U-17s face risk of burnout, warns Tobin
Reducing the minor age limit to 17 years will increase the risk of serious player burnout unless there's a dramatic change of approach to training.
The warning comes from John Tobin, Connacht Games Manager and former Galway star who also had stints as senior manager of his native county and Roscommon.
He wholeheartedly backs the recent Congress decision to reduce the minor age limit from 18 to 17 years and to regrade U-21 as U-20 but has concerns that it may not be as effective in the battle against burnout as is generally thought.
He suspects that the excessively demanding training regimes, currently applying at minor (U-18), level will be transferred to U-17s, thereby exacerbating the problem as younger players are less well-equipped to cope with the stresses.
"At U-17 level, the emphasis should be on developing the player in all parts of the technical, tactical, psychological and physical aspects of the game. It's my opinion that the strength and conditioning of players has consumed many coaches and has been given a disproportionate priority over the many other skills that are required. Are we now going to transfer that from U-18 to U-17? That's the danger," he said.
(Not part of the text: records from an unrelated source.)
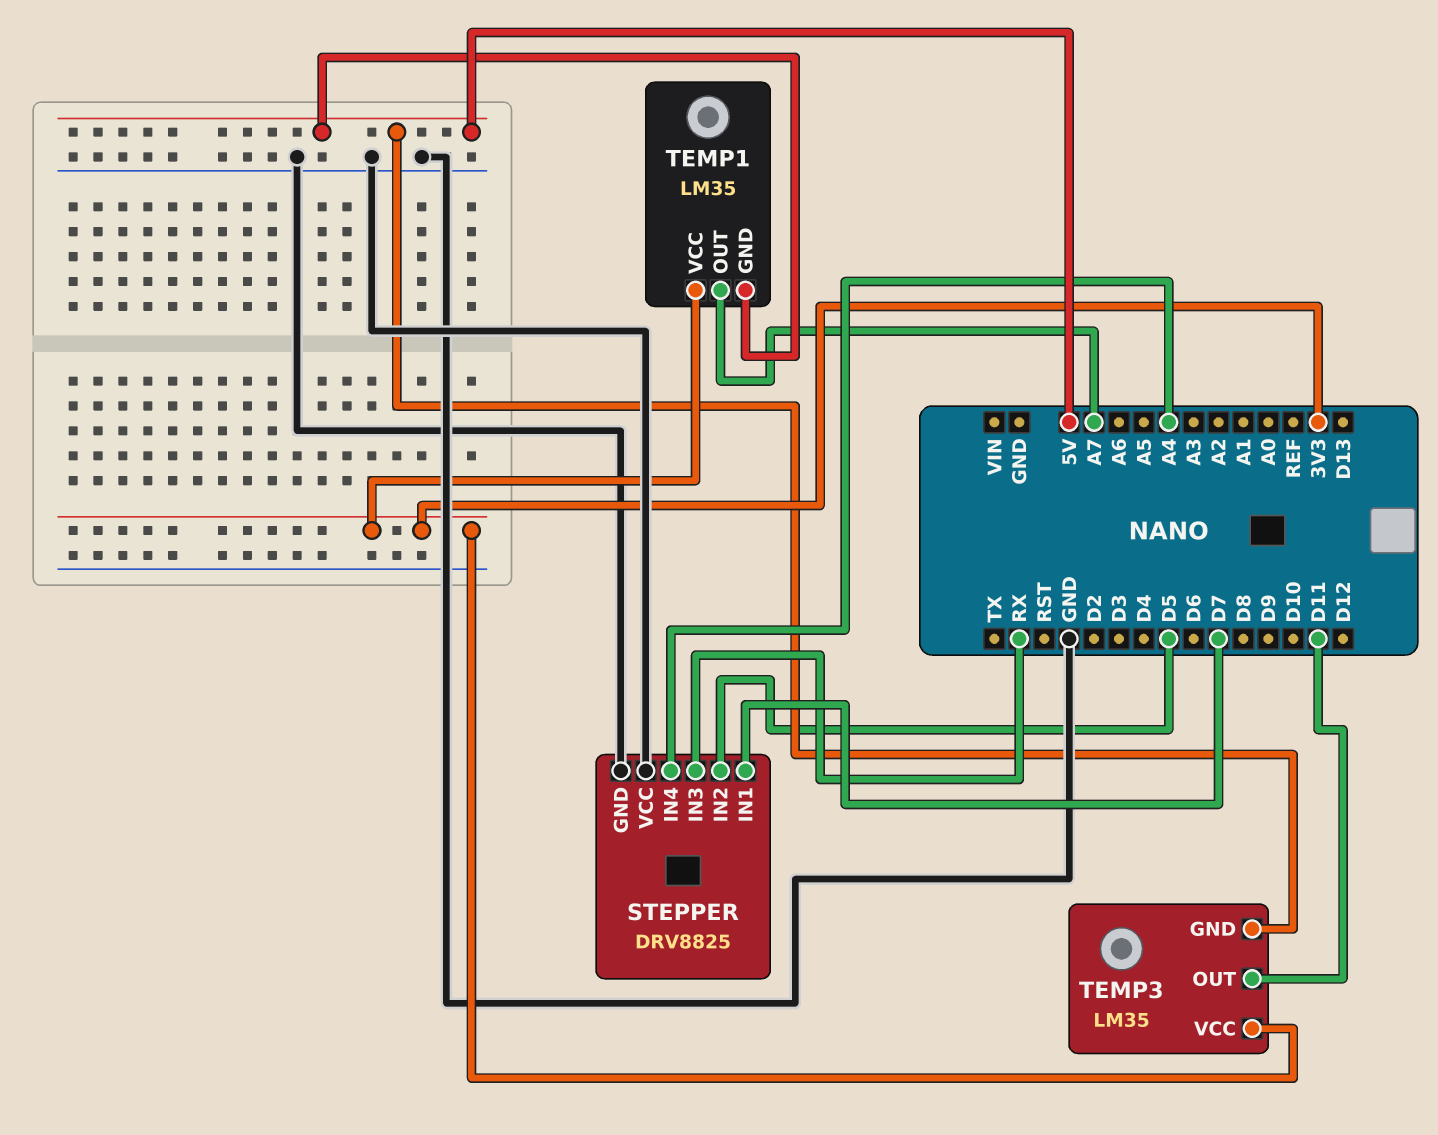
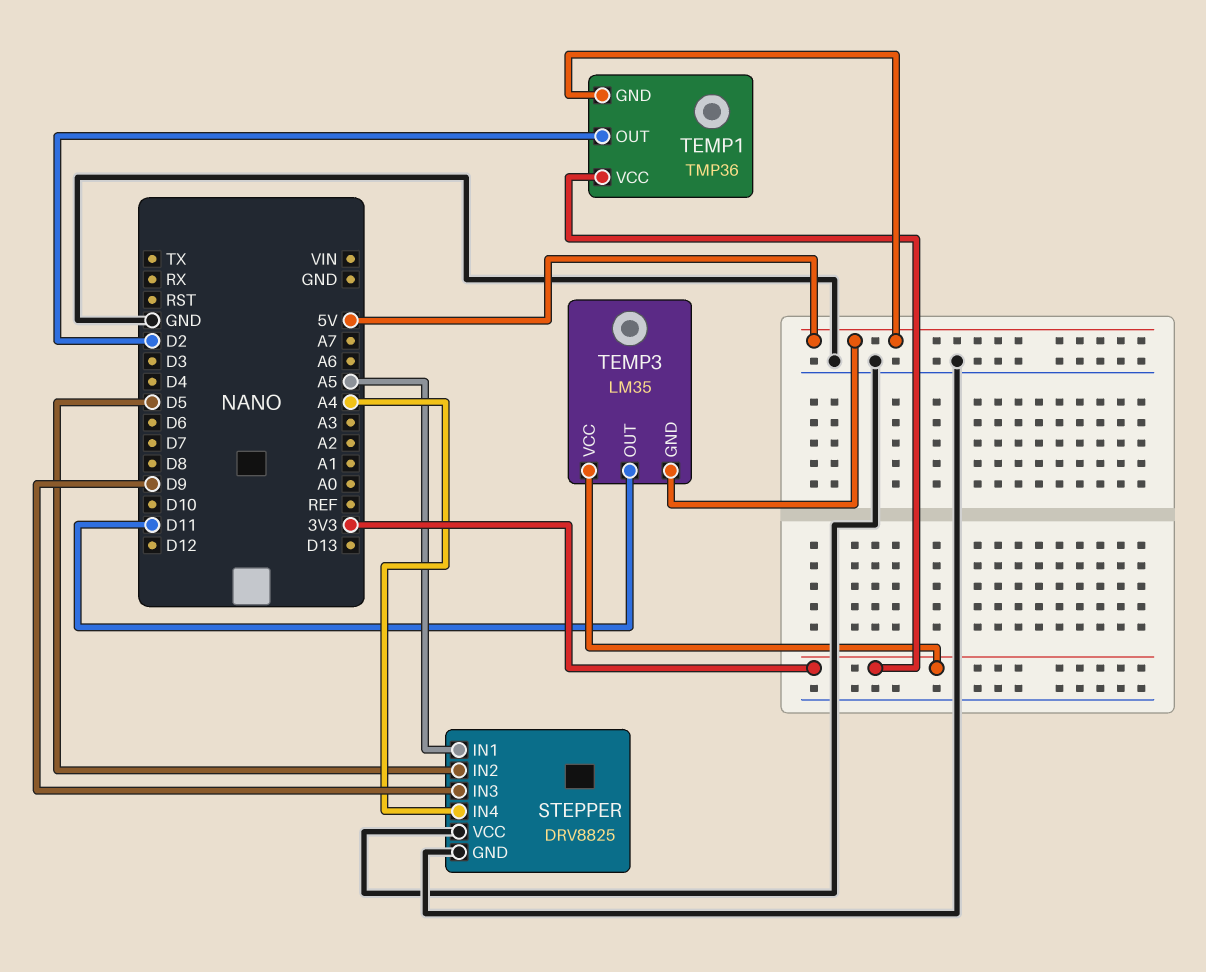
STEPPER pin IN1: D7 -> A5
STEPPER pin IN3: RX -> D9
TEMP1: LM35 -> TMP36
TEMP1 pin OUT: A7 -> D2

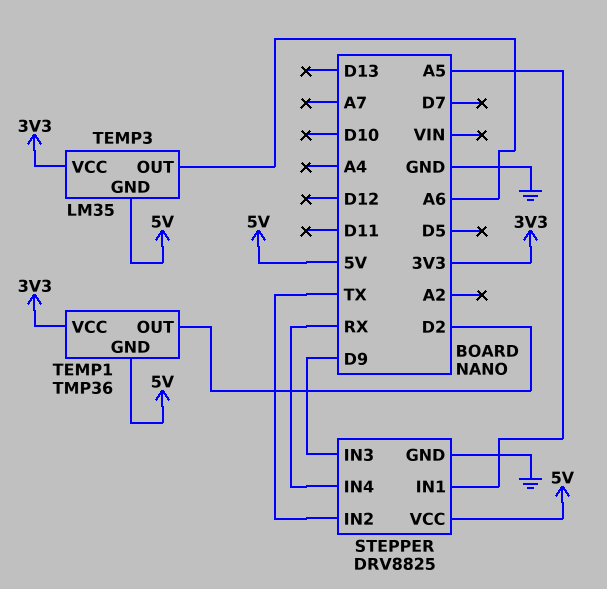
STEPPER pin IN2: D5 -> TX
STEPPER pin IN4: A4 -> RX
STEPPER pin VCC: GND -> 5V
TEMP3 pin OUT: D11 -> A6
Lowering the minor age limit was designed essentially to ease the burden on players in their Leaving Cert year; while Tobin is happy it will achieve that, he fears a new situation will develop where U-17s will be put under excessive pressures. It's already well known that the rule on when inter-county minor squads can start official training is being broken and Tobin believes the same will apply with U-17s when the new age limit applies from next year on.
"Despite the fact that collective training for county minors is not supposed to start until February 1, it's common practice for teams to be months into their programme at that stage We all know that - it happens all the time," added Tobin.
Tobin said that players are facing pressures from a number of sources.
"It's common for players to be subjected to three or four sessions a week, excluding the demands from their club or school.
"In an average year, a county minor may have to attend over 100 training sessions in order to play five league games and an average of two championship games.
"There is a complete imbalance there in this ratio of training to games.
"One can only hope that the existing inter-county minor format which encourages these unreasonable demands on players will hopefully not be imposed on players who will be a year younger and less mature in all aspects of their development," he wrote in the Connacht U-21 final match programme.